Documentation – Set up wikis to capture procedural and historical information so that it can easily be managed and searched for years to come. A document management system will allow the mountains of documents collected over a lifetime of work to be freed from file cabinets, local hard drives, and email archives for use as education material and templates. Physical documents should be digitized for easy entry into the management system. Finally, set up a contact relationship management system (or CRM) to collect information on the long list of valuable contacts that the retiree has spent years nurturing.
Create Attractive Jobs
As times change, so do job expectations. Newer generations have watched their parents’ pensions, retirement plans, and even job security die on the vine after 20 years of working for the same organization. As a result, where the average single job span of Boomers is 15-20 years, for Gen-Y it can be as low as 3-5 years. Newer workers are more apt to view themselves like free agents on a sports team instead of ardent supporters of a single organization. Thus, when planning for the future, newer generations prefer shorter term rewards instead of waiting for retirement. Gen-X will want amenities that stress individuality such as flex hours, work-from-home programs, and more vacation time, while Gen-Y looks for unencumbered access to information, comped internet and mobile phone bills, and an informal but communal office atmosphere. As such perks become more prevalent in the private sector, municipal governments need to adapt in order to stay competitive for top tech talent.

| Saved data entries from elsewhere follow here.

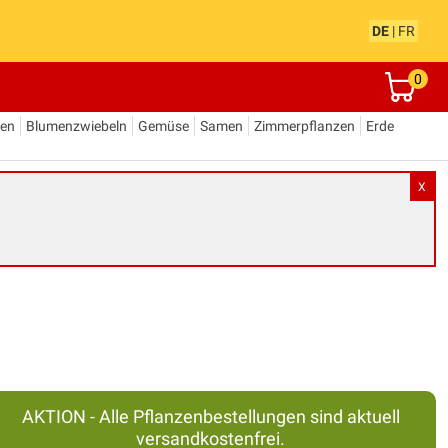
DE
|
FR
0
den
Blumenzwiebeln
Gemüse
Samen
Zimmerpflanzen
Erde
X
AKTION - Alle Pflanzenbestellungen sind aktuell
versandkostenfrei.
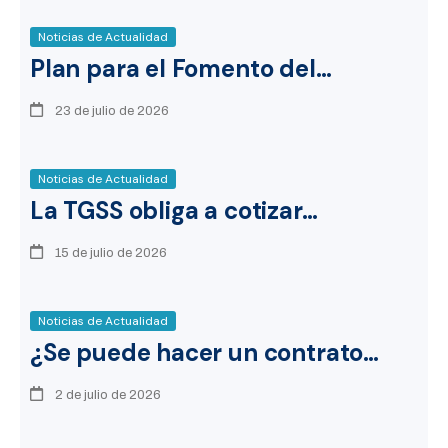
Noticias de Actualidad
Plan para el Fomento del…
23 de julio de 2026
Noticias de Actualidad
La TGSS obliga a cotizar…
15 de julio de 2026
Noticias de Actualidad
¿Se puede hacer un contrato…
2 de julio de 2026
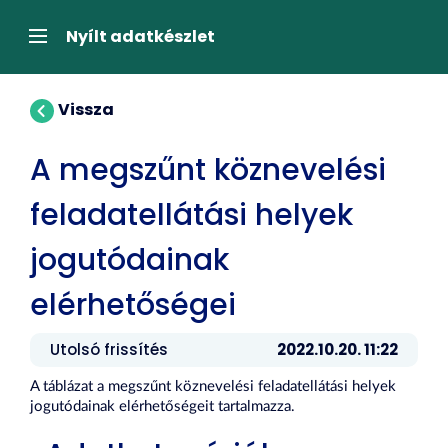
Tartalom
átugrása
Navigáció
Nyílt adatkészlet
Vissza
A megszűnt köznevelési
feladatellátási helyek
jogutódainak
elérhetőségei
Utolsó frissítés
2022.10.20. 11:22
A táblázat a megszűnt köznevelési feladatellátási helyek
jogutódainak elérhetőségeit tartalmazza.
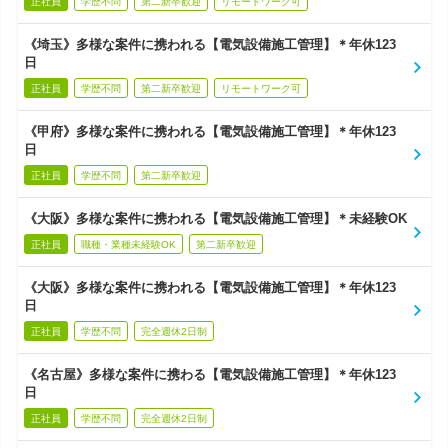
正社員
学歴不問
第二新卒歓迎
リモートワーク可
《埼玉》多様な案件に携われる【電気設備施工管理】＊年休123
日
正社員
学歴不問
第二新卒歓迎
リモートワーク可
《甲府》多様な案件に携われる【電気設備施工管理】＊年休123
日
正社員
学歴不問
第二新卒歓迎
《大阪》多様な案件に携われる【電気設備施工管理】＊未経験OK
正社員
職種・業種未経験OK
第二新卒歓迎
《大阪》多様な案件に携われる【電気設備施工管理】＊年休123
日
正社員
学歴不問
完全週休2日制
《名古屋》多様な案件に携わる【電気設備施工管理】＊年休123
日
正社員
学歴不問
完全週休2日制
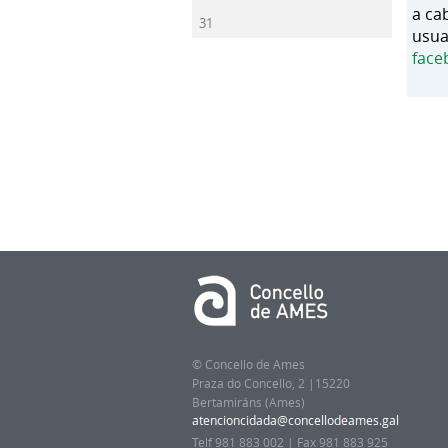
a ca
31
usua
face
© Concello de Ames
Praza do Concello, 2 |15220
Bertamiráns (Ames)
Telf 981 883 002 | Fax 981 883 925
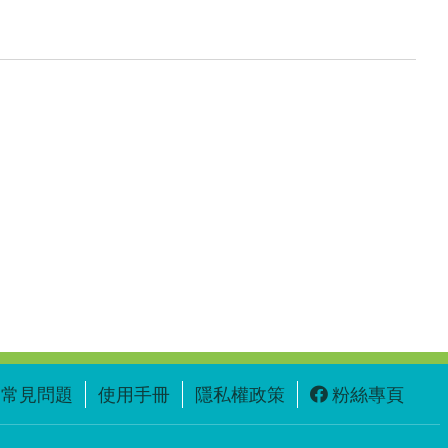
常見問題
使用手冊
隱私權政策
粉絲專頁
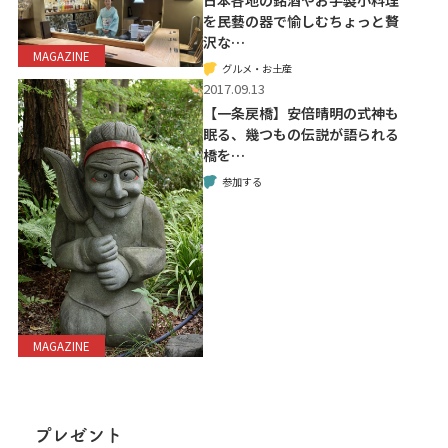
日本各地の銘酒やお手製小料理
を民藝の器で愉しむちょっと贅
沢な…
MAGAZINE
グルメ・お土産
2017.09.13
【一条戻橋】安倍晴明の式神も
眠る、幾つもの伝説が語られる
橋を…
参加する
MAGAZINE
プレゼント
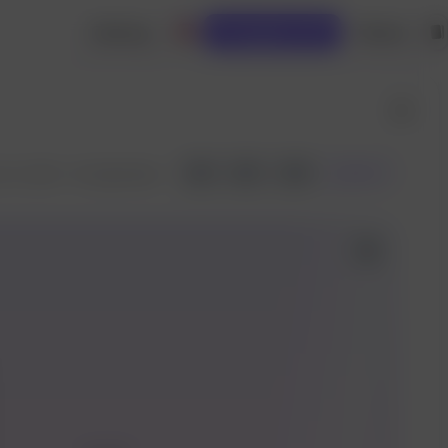
Gedung
Masuk
Panggilan API
API
1
9
Fork
1
 25, 2025 ·
42 dijalankan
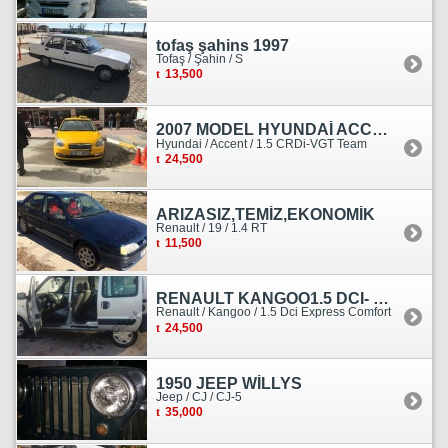
tofaş şahins 1997
Tofaş / Şahin / S
13,500
2007 MODEL HYUNDAİ ACCENT ERA MOTOR YENİ YAPILDI
Hyundai / Accent / 1.5 CRDi-VGT Team
24,500
ARIZASIZ,TEMİZ,EKONOMİK
Renault / 19 / 1.4 RT
11,500
RENAULT KANGOO1.5 DCI- 138 KM
Renault / Kangoo / 1.5 Dci Express Comfort
24,500
1950 JEEP WİLLYS
Jeep / CJ / CJ-5
35,000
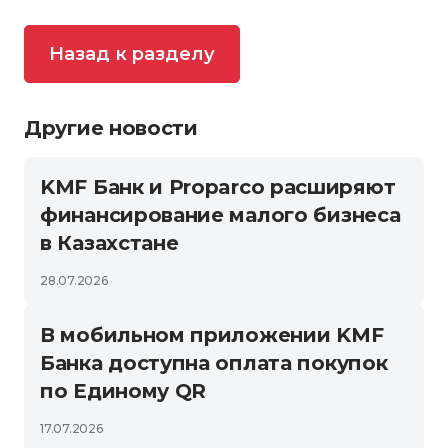
Назад к разделу
Другие новости
KMF Банк и Proparco расширяют
финансирование малого бизнеса
в Казахстане
28.07.2026
В мобильном приложении KMF
Банка доступна оплата покупок
по Единому QR
17.07.2026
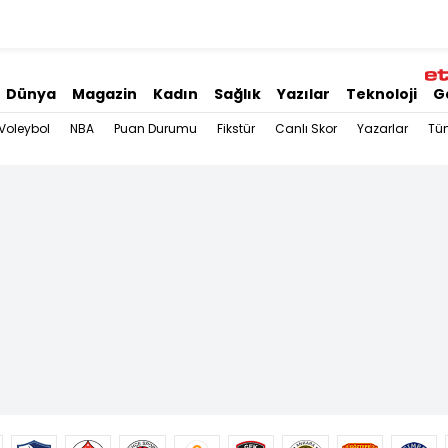
Dünya
Magazin
Kadın
Sağlık
Yazılar
Teknoloji
G
Voleybol
NBA
Puan Durumu
Fikstür
Canlı Skor
Yazarlar
Tü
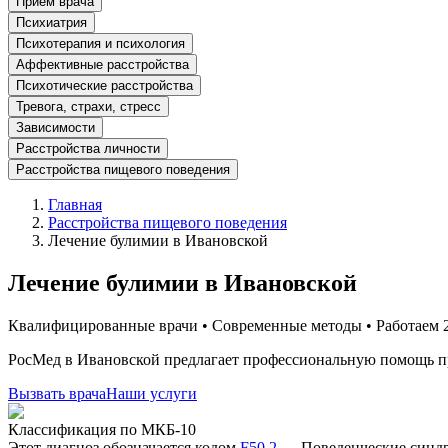
Прием врача
Психиатрия
Психотерапия и психология
Аффективные расстройства
Психотические расстройства
Тревога, страхи, стресс
Зависимости
Расстройства личности
Расстройства пищевого поведения
Главная
Расстройства пищевого поведения
Лечение булимии в Ивановской
Лечение булимии в Ивановской
Квалифицированные врачи • Современные методы • Работаем 2
РосМед в Ивановской предлагает профессиональную помощь п
Вызвать врача
Наши услуги
Классификация по МКБ-10
Этот диагноз обозначается кодом
F50.2
—
Поведенческие синдр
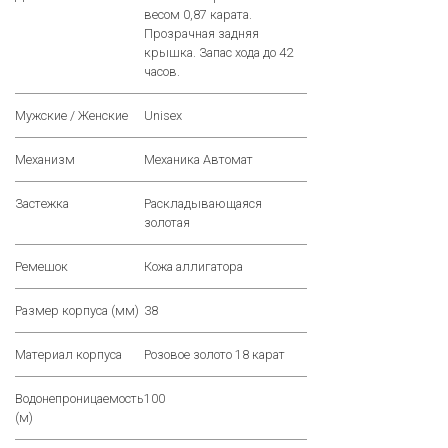
весом 0,87 карата.
Прозрачная задняя
крышка. Запас хода до 42
часов.
Мужские / Женские
Unisex
Механизм
Механика Автомат
Застежка
Раскладывающаяся
золотая
Ремешок
Кожа аллигатора
Размер корпуса (мм)
38
Материал корпуса
Розовое золото 18 карат
Водонепроницаемость
100
(м)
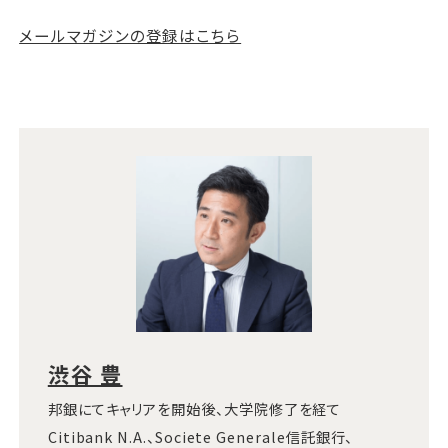
メールマガジンの登録はこちら
渋谷 豊
邦銀にてキャリアを開始後、大学院修了を経て
Citibank N.A.、Societe Generale信託銀行、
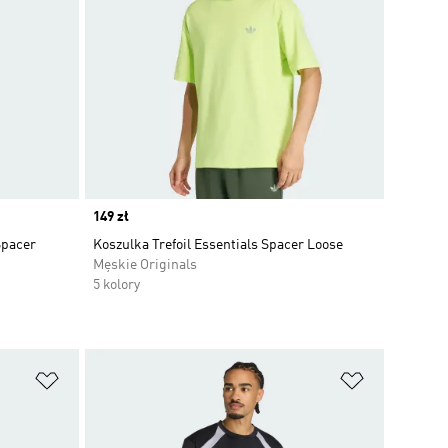
Price
149 zł
Spacer
Koszulka Trefoil Essentials Spacer Loose
Męskie Originals
5 kolory
Dodaj do listy życzeń
Dodaj do li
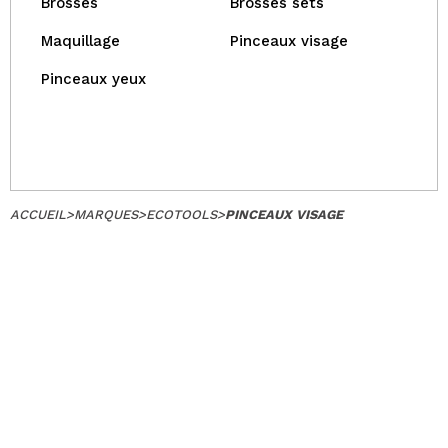
Brosses
Brosses sets
Maquillage
Pinceaux visage
Pinceaux yeux
ACCUEIL
>
MARQUES
>
ECOTOOLS
>
PINCEAUX VISAGE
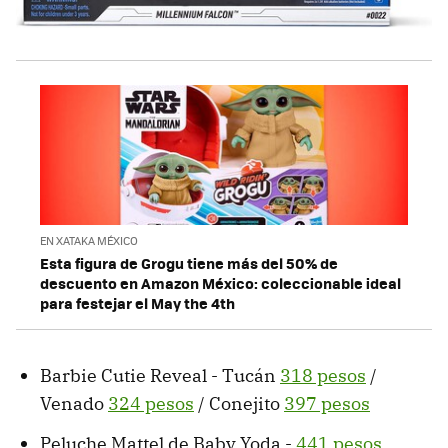
EN XATAKA MÉXICO
Esta figura de Grogu tiene más del 50% de
descuento en Amazon México: coleccionable ideal
para festejar el May the 4th
Barbie Cutie Reveal - Tucán
318 pesos
/
Venado
324 pesos
/ Conejito
397 pesos
Peluche Mattel de Baby Yoda -
441 pesos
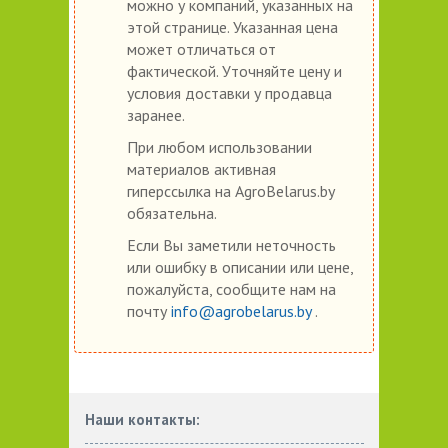
можно у компаний, указанных на
этой странице. Указанная цена
может отличаться от
фактической. Уточняйте цену и
условия доставки у продавца
заранее.
При любом использовании
материалов активная
гиперссылка на AgroBelarus.by
обязательна.
Если Вы заметили неточность
или ошибку в описании или цене,
пожалуйста, сообщите нам на
почту
info@agrobelarus.by
.
Наши контакты:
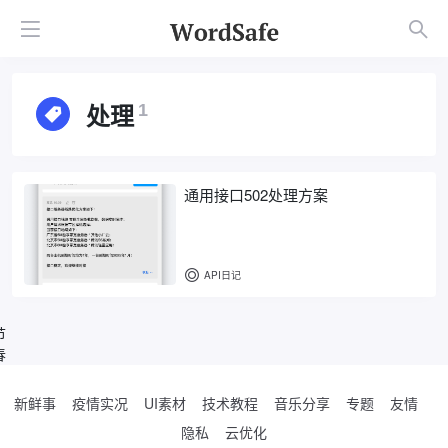
处理
1
通用接口502处理方案
API日记
节
春
新鲜事
疫情实况
UI素材
技术教程
音乐分享
专题
友情
隐私
云优化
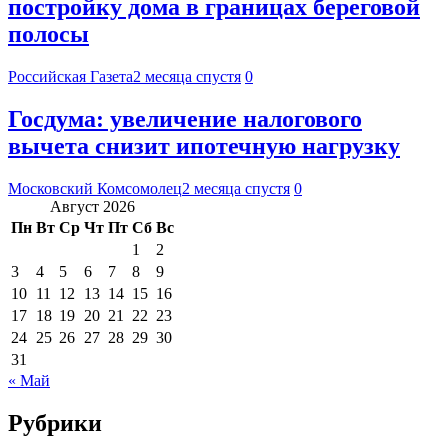
постройку дома в границах береговой
полосы
Российская Газета
2 месяца спустя
0
Госдума: увеличение налогового
вычета снизит ипотечную нагрузку
Московский Комсомолец
2 месяца спустя
0
Август 2026
Пн
Вт
Ср
Чт
Пт
Сб
Вс
1
2
3
4
5
6
7
8
9
10
11
12
13
14
15
16
17
18
19
20
21
22
23
24
25
26
27
28
29
30
31
« Май
Рубрики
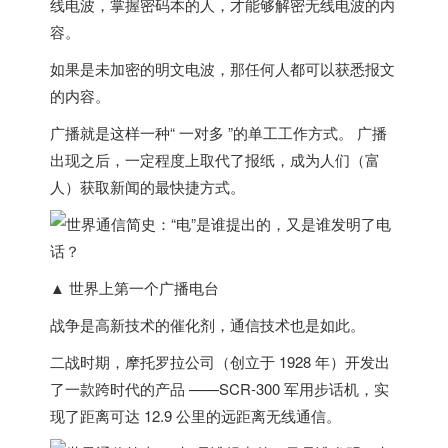
线电波，掌握密码本的人，才能够解密无线电波的内
容。
如果是未加密的明文电波，那任何人都可以获悉报文
的内容。
广播就是这样一种“ 一对多 ”的单工工作方式。 广播
出现之后，一定程度上取代了报纸，成为人们（富
人）获取新闻的最快捷方式。
▲ 世界上第一个广播电台
战争是高新技术的催化剂，通信技术也是如此。
二战时期，摩托罗拉公司（创立于 1928 年）开发出
了一款跨时代的产品 ——SCR-300 军用步话机，实
现了距离可达 12.9 公里的远距离无线通信。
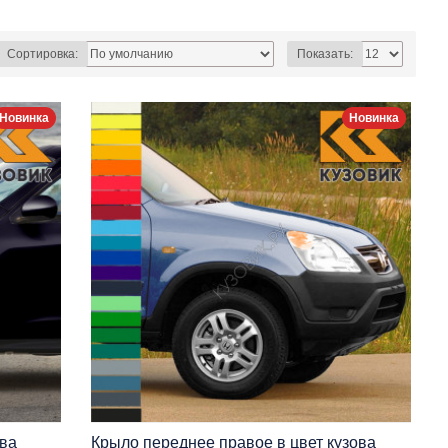
Сортировка:
Показать:
Новинка
Новинка
ова
Крыло переднее правое в цвет кузова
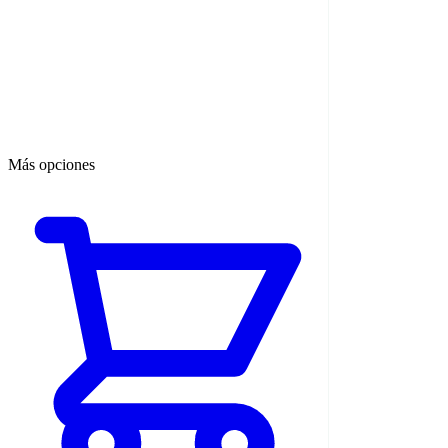
Más opciones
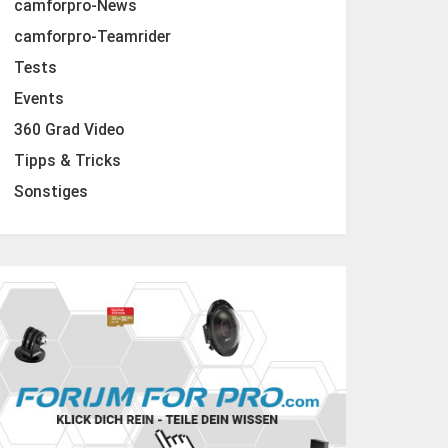
camforpro-News
camforpro-Teamrider
Tests
Events
360 Grad Video
Tipps & Tricks
Sonstiges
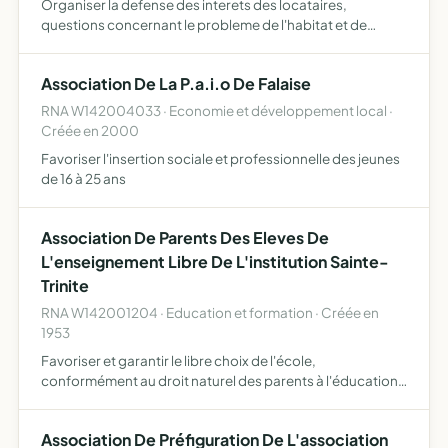
Organiser la defense des interets des locataires,
questions concernant le probleme de l'habitat et de
l'urbanisme...
Association De La P.a.i.o De Falaise
RNA W142004033 · Economie et développement local ·
Créée en 2000
Favoriser l'insertion sociale et professionnelle des jeunes
de 16 à 25 ans
Association De Parents Des Eleves De
L'enseignement Libre De L'institution Sainte-
Trinite
RNA W142001204 · Education et formation · Créée en
1953
Favoriser et garantir le libre choix de l'école,
conformément au droit naturel des parents à l'éducation
et à l'instruction de leurs enfants, selon leur conscience
promouvoir le caractère propre de l'enseignement
Association De Préfiguration De L'association
catholiq…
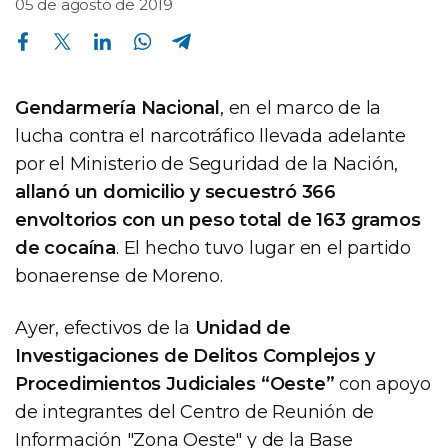
05 de agosto de 2019
Compartir en Facebook
Compartir en Twitter
Compartir en Linkedin
Compartir en Whatsapp
Compartir en Telegram
Gendarmería Nacional
, en el marco de la
lucha contra el narcotráfico llevada adelante
por el Ministerio de Seguridad de la Nación,
allanó un domicilio y secuestró 366
envoltorios con un peso total de 163 gramos
de cocaína
. El hecho tuvo lugar en el partido
bonaerense de Moreno.
Ayer, efectivos de la
Unidad de
Investigaciones de Delitos Complejos y
Procedimientos Judiciales “Oeste”
con apoyo
de integrantes del Centro de Reunión de
Información "Zona Oeste" y de la Base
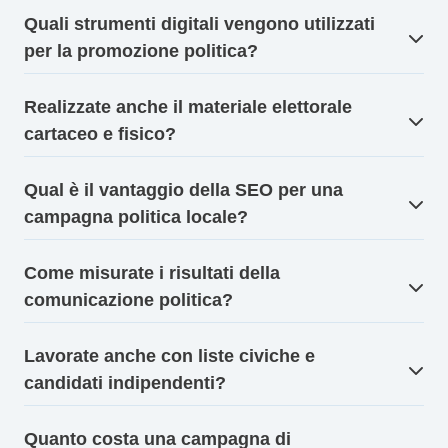
Quali strumenti digitali vengono utilizzati
per la promozione politica?
Realizzate anche il materiale elettorale
cartaceo e fisico?
Qual è il vantaggio della SEO per una
campagna politica locale?
Come misurate i risultati della
comunicazione politica?
Lavorate anche con liste civiche e
candidati indipendenti?
Quanto costa una campagna di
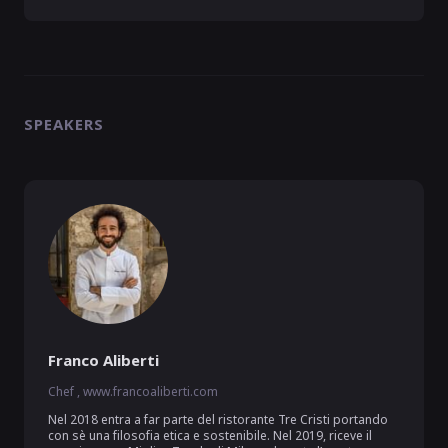
SPEAKERS
Franco Aliberti
Chef , www.francoaliberti.com
Nel 2018 entra a far parte del ristorante Tre Cristi portando 
con sè una filosofia etica e sostenibile. Nel 2019, riceve il 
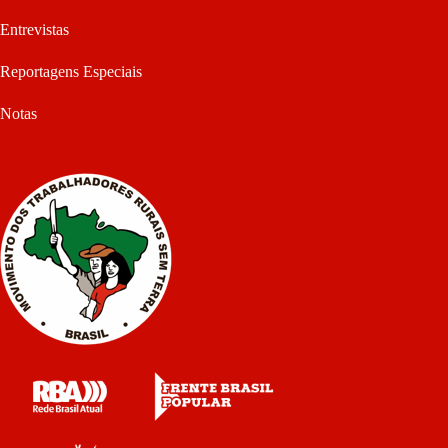
Entrevistas
Reportagens Especiais
Notas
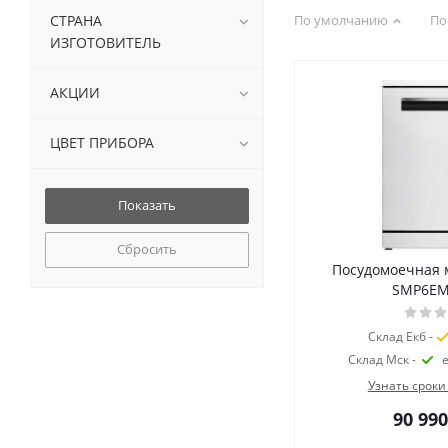
СТРАНА
По умолчанию
По
ИЗГОТОВИТЕЛЬ
АКЦИИ
ЦВЕТ ПРИБОРА
Сбросить
Посудомоечная
SMP6E
Склад Екб -
Склад Мск -
Узнать сроки
90 990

Consolidation and Outsourcing
With nearly 75 million Baby Boomers and only 52 million in Generation X, there aren’t enough potential employees to fill positions vacated by retirees. Yet, this gap may represent a great opportunity for a municipality to solve the problem by modernizing the IT environment. Instead of staffing a new position, consider investing in technologies that add efficiency and automation, allowing job roles to be consolidated.
In Walden, Henry David Thoreau wrote, “Every generation laughs at the old fashions, but follows religiously the new.” As the Baby Boomers begin retiring to the cruise ships and country ponds of the world, it falls on IT management to effectively manage the transition by staying in tune with these ‘new fashions.’ Each employee will use a mix of mentoring, self-learning, and peer socialization to prepare for the job, and organizations that provide multiple ways to facilitate these will handle the change well. Also, if municipalities are able to attract top young talent with innovative job offers, they will be able to better compete in the current ‘free agent’ business environment. Lastly, the exodus of Boomer employees frees up IT managers to experiment with new technologies, transforming the municipality into a lean, connected, and wise organization ready to face a whole new set of challenges.